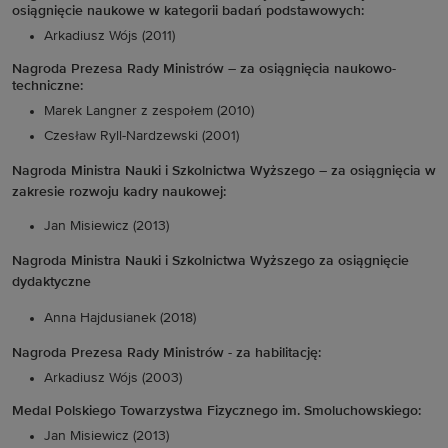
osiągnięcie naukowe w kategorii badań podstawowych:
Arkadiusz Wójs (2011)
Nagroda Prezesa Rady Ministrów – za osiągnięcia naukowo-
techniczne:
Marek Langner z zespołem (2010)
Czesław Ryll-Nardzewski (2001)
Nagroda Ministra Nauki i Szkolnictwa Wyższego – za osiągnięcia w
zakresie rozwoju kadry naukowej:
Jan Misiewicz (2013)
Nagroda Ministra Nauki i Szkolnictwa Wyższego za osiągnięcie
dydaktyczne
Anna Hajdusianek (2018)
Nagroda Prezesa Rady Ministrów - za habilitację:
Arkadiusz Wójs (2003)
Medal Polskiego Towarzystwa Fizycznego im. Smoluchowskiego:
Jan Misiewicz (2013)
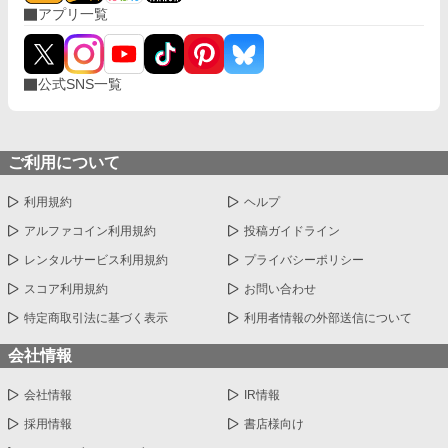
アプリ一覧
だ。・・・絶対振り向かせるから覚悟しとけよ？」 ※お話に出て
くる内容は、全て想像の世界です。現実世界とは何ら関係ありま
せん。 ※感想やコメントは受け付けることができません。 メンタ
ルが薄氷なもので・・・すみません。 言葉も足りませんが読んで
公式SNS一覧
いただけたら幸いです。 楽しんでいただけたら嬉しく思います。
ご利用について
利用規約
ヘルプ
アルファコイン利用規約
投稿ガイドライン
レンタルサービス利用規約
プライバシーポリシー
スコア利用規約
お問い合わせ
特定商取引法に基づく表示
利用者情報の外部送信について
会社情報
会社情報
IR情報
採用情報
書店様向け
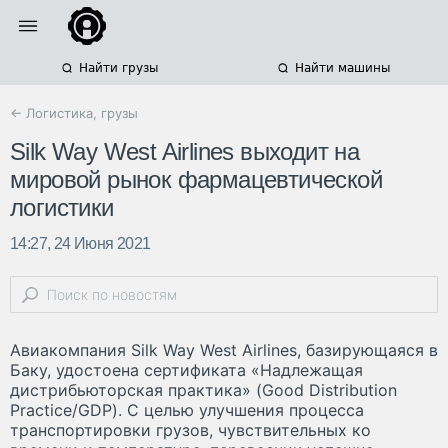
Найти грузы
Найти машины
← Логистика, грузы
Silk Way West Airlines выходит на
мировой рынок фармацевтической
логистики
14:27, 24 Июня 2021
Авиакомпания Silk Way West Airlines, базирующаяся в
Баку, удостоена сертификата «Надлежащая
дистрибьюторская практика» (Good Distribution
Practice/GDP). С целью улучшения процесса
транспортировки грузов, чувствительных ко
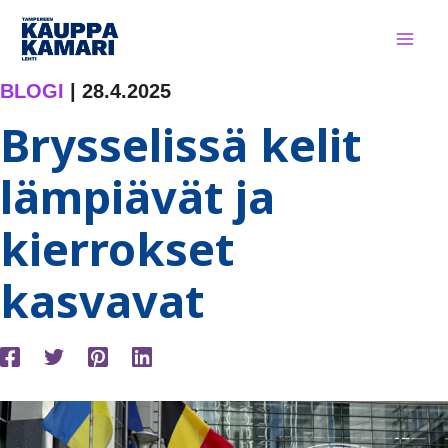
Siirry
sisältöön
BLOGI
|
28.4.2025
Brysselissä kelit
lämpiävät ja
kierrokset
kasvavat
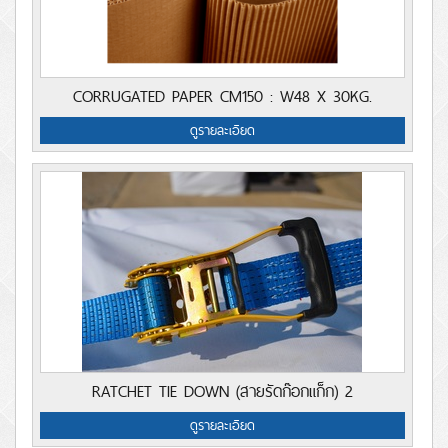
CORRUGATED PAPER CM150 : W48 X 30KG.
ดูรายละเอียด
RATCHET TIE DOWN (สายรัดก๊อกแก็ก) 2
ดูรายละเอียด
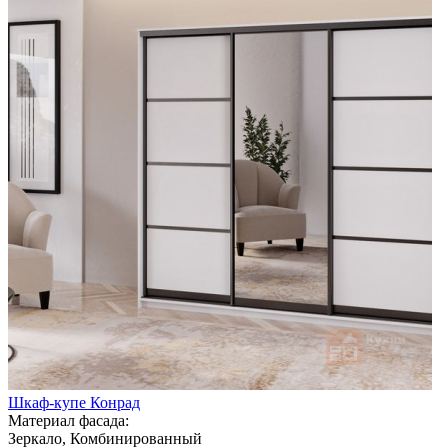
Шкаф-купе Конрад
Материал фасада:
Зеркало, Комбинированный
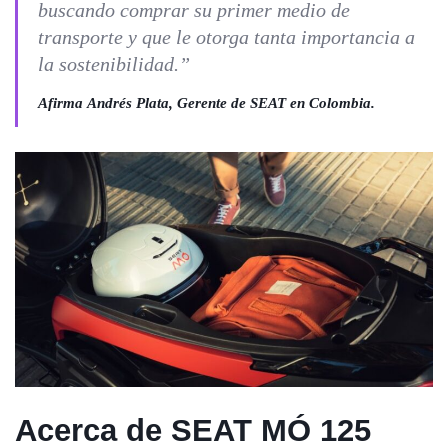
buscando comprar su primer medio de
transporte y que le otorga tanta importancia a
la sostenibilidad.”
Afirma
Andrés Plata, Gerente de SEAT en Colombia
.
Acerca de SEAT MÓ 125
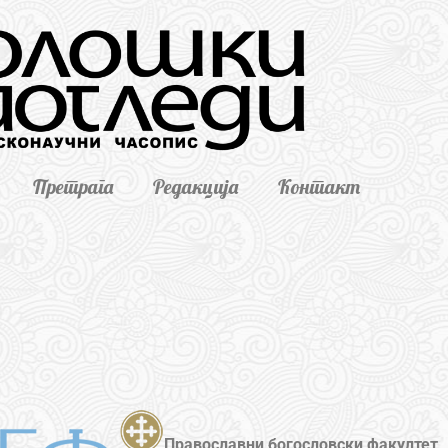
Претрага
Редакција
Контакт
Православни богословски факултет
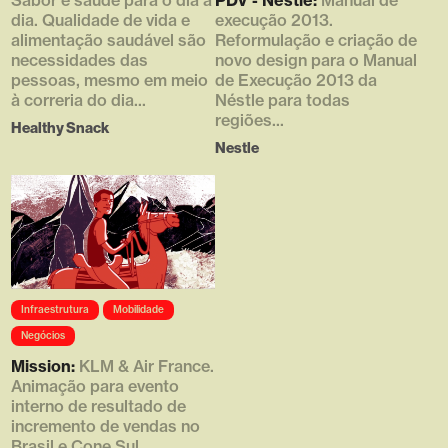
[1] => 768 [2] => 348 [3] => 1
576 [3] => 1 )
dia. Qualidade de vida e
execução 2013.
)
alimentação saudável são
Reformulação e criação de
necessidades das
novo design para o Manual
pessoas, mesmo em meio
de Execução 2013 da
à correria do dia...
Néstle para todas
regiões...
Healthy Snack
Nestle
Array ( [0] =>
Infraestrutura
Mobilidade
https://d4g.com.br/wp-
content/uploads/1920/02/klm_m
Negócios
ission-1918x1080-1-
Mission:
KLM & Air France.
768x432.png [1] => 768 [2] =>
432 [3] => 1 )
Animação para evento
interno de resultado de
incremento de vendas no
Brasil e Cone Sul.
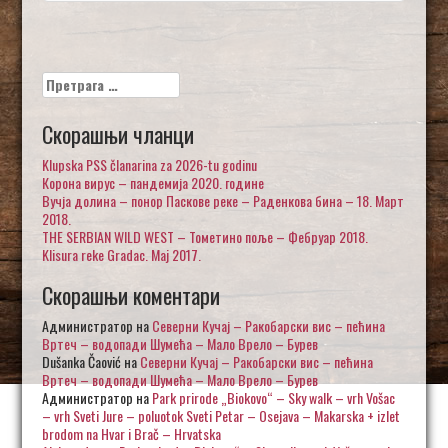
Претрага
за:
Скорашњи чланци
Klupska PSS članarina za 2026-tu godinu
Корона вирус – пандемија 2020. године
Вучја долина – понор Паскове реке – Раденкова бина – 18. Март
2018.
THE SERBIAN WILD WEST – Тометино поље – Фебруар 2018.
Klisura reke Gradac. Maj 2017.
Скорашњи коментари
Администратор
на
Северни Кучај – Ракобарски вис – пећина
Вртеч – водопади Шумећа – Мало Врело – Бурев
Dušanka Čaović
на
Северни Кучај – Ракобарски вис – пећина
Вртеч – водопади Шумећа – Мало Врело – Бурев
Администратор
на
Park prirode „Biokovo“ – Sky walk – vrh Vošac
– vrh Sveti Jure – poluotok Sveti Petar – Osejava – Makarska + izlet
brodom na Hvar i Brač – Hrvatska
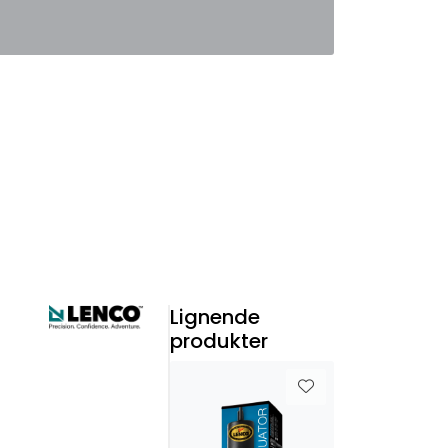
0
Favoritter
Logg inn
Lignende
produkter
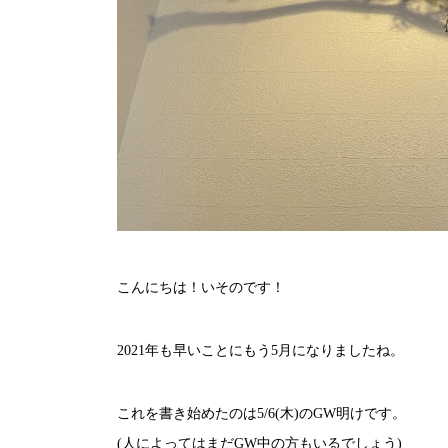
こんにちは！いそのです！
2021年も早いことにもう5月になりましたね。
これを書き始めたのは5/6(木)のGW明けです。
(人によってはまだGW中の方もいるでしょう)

+---+

What lines in the entries contain "Szkolnictwa"? Report each one by copying it.

▶ ANSWER FOR THIS EXERCISE:
Nagroda Ministra Nauki i Szkolnictwa Wyższego – za osiągnięcia w
Nagroda Ministra Nauki i Szkolnictwa Wyższego za osiągnięcie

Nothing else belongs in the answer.